- [REQUIRED ACTION]:
Edit the records below by changing every "Staging Area" to "Index", and keep all other text unchanged.

--- SOURCE INFORMATION Enclosed Below ---

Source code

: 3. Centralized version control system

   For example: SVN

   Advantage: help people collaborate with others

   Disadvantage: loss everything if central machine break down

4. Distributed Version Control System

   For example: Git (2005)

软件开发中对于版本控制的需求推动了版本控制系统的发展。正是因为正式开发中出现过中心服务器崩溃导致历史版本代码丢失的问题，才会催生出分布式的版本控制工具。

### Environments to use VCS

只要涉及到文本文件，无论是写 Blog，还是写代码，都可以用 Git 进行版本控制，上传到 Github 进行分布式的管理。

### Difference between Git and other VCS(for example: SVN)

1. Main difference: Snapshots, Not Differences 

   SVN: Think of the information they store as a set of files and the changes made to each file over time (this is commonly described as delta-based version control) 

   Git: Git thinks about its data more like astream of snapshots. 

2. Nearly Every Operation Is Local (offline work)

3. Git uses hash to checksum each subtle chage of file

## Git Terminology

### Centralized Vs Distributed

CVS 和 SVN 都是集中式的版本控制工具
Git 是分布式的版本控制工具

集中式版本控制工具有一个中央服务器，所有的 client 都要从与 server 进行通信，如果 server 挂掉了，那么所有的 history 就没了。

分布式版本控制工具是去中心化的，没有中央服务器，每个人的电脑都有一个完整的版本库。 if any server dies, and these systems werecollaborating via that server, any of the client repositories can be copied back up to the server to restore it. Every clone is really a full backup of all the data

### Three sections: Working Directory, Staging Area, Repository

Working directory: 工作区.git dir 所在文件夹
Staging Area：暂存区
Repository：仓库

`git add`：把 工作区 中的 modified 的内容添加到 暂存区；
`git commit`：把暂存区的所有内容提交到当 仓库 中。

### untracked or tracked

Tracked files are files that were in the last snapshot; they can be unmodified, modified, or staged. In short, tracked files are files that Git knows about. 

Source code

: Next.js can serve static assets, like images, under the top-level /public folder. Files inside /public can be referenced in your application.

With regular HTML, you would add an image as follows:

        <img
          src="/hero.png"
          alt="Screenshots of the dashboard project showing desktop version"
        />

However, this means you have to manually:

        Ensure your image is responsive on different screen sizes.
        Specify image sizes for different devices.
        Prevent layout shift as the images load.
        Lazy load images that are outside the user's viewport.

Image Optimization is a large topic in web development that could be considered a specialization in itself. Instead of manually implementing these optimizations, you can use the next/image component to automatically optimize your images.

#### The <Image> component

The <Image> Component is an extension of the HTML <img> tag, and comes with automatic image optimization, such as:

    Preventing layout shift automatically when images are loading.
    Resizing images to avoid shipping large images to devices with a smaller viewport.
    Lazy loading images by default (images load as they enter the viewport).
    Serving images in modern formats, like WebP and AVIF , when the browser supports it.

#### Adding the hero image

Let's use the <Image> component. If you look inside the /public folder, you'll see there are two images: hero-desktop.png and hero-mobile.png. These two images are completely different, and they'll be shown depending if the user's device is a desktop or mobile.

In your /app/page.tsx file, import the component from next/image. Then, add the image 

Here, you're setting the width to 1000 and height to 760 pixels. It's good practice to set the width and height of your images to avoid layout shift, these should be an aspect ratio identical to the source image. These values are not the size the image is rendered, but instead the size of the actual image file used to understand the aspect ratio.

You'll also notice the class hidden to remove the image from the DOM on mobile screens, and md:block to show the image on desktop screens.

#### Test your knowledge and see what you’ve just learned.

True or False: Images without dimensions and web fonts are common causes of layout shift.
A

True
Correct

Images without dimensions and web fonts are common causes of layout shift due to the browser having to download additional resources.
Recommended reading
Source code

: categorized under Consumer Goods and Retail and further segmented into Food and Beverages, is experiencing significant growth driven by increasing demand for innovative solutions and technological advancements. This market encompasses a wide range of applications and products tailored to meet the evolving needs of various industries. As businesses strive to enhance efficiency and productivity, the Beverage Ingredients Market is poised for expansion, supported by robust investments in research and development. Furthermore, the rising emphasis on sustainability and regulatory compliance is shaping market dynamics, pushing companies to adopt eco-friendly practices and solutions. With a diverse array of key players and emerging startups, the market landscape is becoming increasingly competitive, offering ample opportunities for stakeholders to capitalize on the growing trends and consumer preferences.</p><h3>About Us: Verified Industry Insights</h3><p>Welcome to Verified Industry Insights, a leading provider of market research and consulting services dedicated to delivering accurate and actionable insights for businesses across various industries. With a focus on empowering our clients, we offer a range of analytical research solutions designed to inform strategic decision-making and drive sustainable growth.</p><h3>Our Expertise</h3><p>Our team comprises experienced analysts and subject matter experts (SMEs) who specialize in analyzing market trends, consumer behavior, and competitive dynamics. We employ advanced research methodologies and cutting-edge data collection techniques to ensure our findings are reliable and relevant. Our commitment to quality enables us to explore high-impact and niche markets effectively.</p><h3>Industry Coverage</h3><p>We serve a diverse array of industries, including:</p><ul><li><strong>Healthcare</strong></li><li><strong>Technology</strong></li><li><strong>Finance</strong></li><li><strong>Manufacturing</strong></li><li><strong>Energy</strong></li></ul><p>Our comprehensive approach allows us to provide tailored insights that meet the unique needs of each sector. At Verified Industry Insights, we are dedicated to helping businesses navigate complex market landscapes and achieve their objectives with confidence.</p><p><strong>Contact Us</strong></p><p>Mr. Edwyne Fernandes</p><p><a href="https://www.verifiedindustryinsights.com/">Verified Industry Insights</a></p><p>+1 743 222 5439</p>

--- End of Enclosed SOURCE INFORMATION ---

- [OUTPUT FOR THIS TASK]:
Source code

: 3. Centralized version control system

   For example: SVN

   Advantage: help people collaborate with others

   Disadvantage: loss everything if central machine break down

4. Distributed Version Control System

   For example: Git (2005)

软件开发中对于版本控制的需求推动了版本控制系统的发展。正是因为正式开发中出现过中心服务器崩溃导致历史版本代码丢失的问题，才会催生出分布式的版本控制工具。

### Environments to use VCS

只要涉及到文本文件，无论是写 Blog，还是写代码，都可以用 Git 进行版本控制，上传到 Github 进行分布式的管理。

### Difference between Git and other VCS(for example: SVN)

1. Main difference: Snapshots, Not Differences 

   SVN: Think of the information they store as a set of files and the changes made to each file over time (this is commonly described as delta-based version control) 

   Git: Git thinks about its data more like astream of snapshots. 

2. Nearly Every Operation Is Local (offline work)

3. Git uses hash to checksum each subtle chage of file

## Git Terminology

### Centralized Vs Distributed

CVS 和 SVN 都是集中式的版本控制工具
Git 是分布式的版本控制工具

集中式版本控制工具有一个中央服务器，所有的 client 都要从与 server 进行通信，如果 server 挂掉了，那么所有的 history 就没了。

分布式版本控制工具是去中心化的，没有中央服务器，每个人的电脑都有一个完整的版本库。 if any server dies, and these systems werecollaborating via that server, any of the client repositories can be copied back up to the server to restore it. Every clone is really a full backup of all the data

### Three sections: Working Directory, Index, Repository

Working directory: 工作区.git dir 所在文件夹
Index：暂存区
Repository：仓库

`git add`：把 工作区 中的 modified 的内容添加到 暂存区；
`git commit`：把暂存区的所有内容提交到当 仓库 中。

### untracked or tracked

Tracked files are files that were in the last snapshot; they can be unmodified, modified, or staged. In short, tracked files are files that Git knows about. 

Source code

: Next.js can serve static assets, like images, under the top-level /public folder. Files inside /public can be referenced in your application.

With regular HTML, you would add an image as follows:

        <img
          src="/hero.png"
          alt="Screenshots of the dashboard project showing desktop version"
        />

However, this means you have to manually:

        Ensure your image is responsive on different screen sizes.
        Specify image sizes for different devices.
        Prevent layout shift as the images load.
        Lazy load images that are outside the user's viewport.

Image Optimization is a large topic in web development that could be considered a specialization in itself. Instead of manually implementing these optimizations, you can use the next/image component to automatically optimize your images.

#### The <Image> component

The <Image> Component is an extension of the HTML <img> tag, and comes with automatic image optimization, such as:

    Preventing layout shift automatically when images are loading.
    Resizing images to avoid shipping large images to devices with a smaller viewport.
    Lazy loading images by default (images load as they enter the viewport).
    Serving images in modern formats, like WebP and AVIF , when the browser supports it.

#### Adding the hero image

Let's use the <Image> component. If you look inside the /public folder, you'll see there are two images: hero-desktop.png and hero-mobile.png. These two images are completely different, and they'll be shown depending if the user's device is a desktop or mobile.

In your /app/page.tsx file, import the component from next/image. Then, add the image 

Here, you're setting the width to 1000 and height to 760 pixels. It's good practice to set the width and height of your images to avoid layout shift, these should be an aspect ratio identical to the source image. These values are not the size the image is rendered, but instead the size of the actual image file used to understand the aspect ratio.

You'll also notice the class hidden to remove the image from the DOM on mobile screens, and md:block to show the image on desktop screens.

#### Test your knowledge and see what you’ve just learned.

True or False: Images without dimensions and web fonts are common causes of layout shift.
A

True
Correct

Images without dimensions and web fonts are common causes of layout shift due to the browser having to download additional resources.
Recommended reading
Source code

: categorized under Consumer Goods and Retail and further segmented into Food and Beverages, is experiencing significant growth driven by increasing demand for innovative solutions and technological advancements. This market encompasses a wide range of applications and products tailored to meet the evolving needs of various industries. As businesses strive to enhance efficiency and productivity, the Beverage Ingredients Market is poised for expansion, supported by robust investments in research and development. Furthermore, the rising emphasis on sustainability and regulatory compliance is shaping market dynamics, pushing companies to adopt eco-friendly practices and solutions. With a diverse array of key players and emerging startups, the market landscape is becoming increasingly competitive, offering ample opportunities for stakeholders to capitalize on the growing trends and consumer preferences.</p><h3>About Us: Verified Industry Insights</h3><p>Welcome to Verified Industry Insights, a leading provider of market research and consulting services dedicated to delivering accurate and actionable insights for businesses across various industries. With a focus on empowering our clients, we offer a range of analytical research solutions designed to inform strategic decision-making and drive sustainable growth.</p><h3>Our Expertise</h3><p>Our team comprises experienced analysts and subject matter experts (SMEs) who specialize in analyzing market trends, consumer behavior, and competitive dynamics. We employ advanced research methodologies and cutting-edge data collection techniques to ensure our findings are reliable and relevant. Our commitment to quality enables us to explore high-impact and niche markets effectively.</p><h3>Industry Coverage</h3><p>We serve a diverse array of industries, including:</p><ul><li><strong>Healthcare</strong></li><li><strong>Technology</strong></li><li><strong>Finance</strong></li><li><strong>Manufacturing</strong></li><li><strong>Energy</strong></li></ul><p>Our comprehensive approach allows us to provide tailored insights that meet the unique needs of each sector. At Verified Industry Insights, we are dedicated to helping businesses navigate complex market landscapes and achieve their objectives with confidence.</p><p><strong>Contact Us</strong></p><p>Mr. Edwyne Fernandes</p><p><a href="https://www.verifiedindustryinsights.com/">Verified Industry Insights</a></p><p>+1 743 222 5439</p>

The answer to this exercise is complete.